Alternatively, we can pad with actual data via fallocate:
$ fallocate -l 666M file
In any case, the first 200 MiB in the final file are from the original, while the rest are NUL.
6.2. Using dd
Naturally, we can perform some calculations to pad the end of a file via dd:
$ dd if=/dev/zero of=file bs=1 oseek=$FILESIZE count=$(( $PADDEDSIZE - $FILESIZE ))
Here, we need to have the initial size of file in $FILESIZE and the desired resulting size in $PADDEDSIZE. This way, we calculate the padding as $(( $PADDEDSIZE – $FILESIZE )) and add it to the end of the file by first using oseek to go there. The padding itself is NUL characters that come from /dev/zero.

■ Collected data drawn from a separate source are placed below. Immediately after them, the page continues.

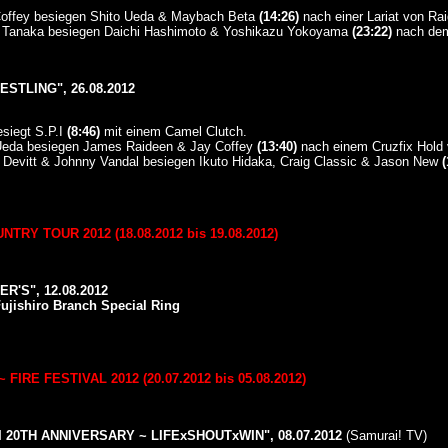
offey besiegen Shito Ueda & Maybach Beta
(14:26)
nach einer Lariat von R
to Tanaka besiegen Daichi Hashimoto & Yoshikazu Yokoyama
(23:22)
nach dem
STLING", 26.08.2012
siegt S.P.I
(8:46)
mit einem Camel Clutch.
Ueda besiegen James Raideen & Jay Coffey
(13:40)
nach einem Cruzfix Hold 
Devitt & Johnny Vandal besiegen Ikuto Hidaka, Craig Classic & Jason New
(
RY TOUR 2012 (18.08.2012 bis 19.08.2012)
'S", 12.08.2012
ujishiro Branch Special Ring
IRE FESTIVAL 2012 (20.07.2012 bis 05.08.2012)
 20TH ANNIVERSARY ~ LIFExSHOUTxWIN", 08.07.2012
(Samurai! TV)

To avoid the calculations, we can use another method:
$ dd if=/dev/zero of=largerfile bs=1M count=666
$ dd if=file of=largerfile bs=1M conv=notrunc
In this case, we first create largerfile with a size of 666 MiB. Notably, this has to be bigger than file. After that, we write our initial file to the beginning of largerfile. Thus, we end up with the contents of file padded to the size of largerfile.
This has the added benefit of preserving the original.
7. Conclusion
In this tutorial, we discussed five practical methods to create a file of a certain size or pad it with zeroes up to a given amount.
In conclusion, each of them produces similar results and can be applied according to our preference for sparseness, commands, and methodology.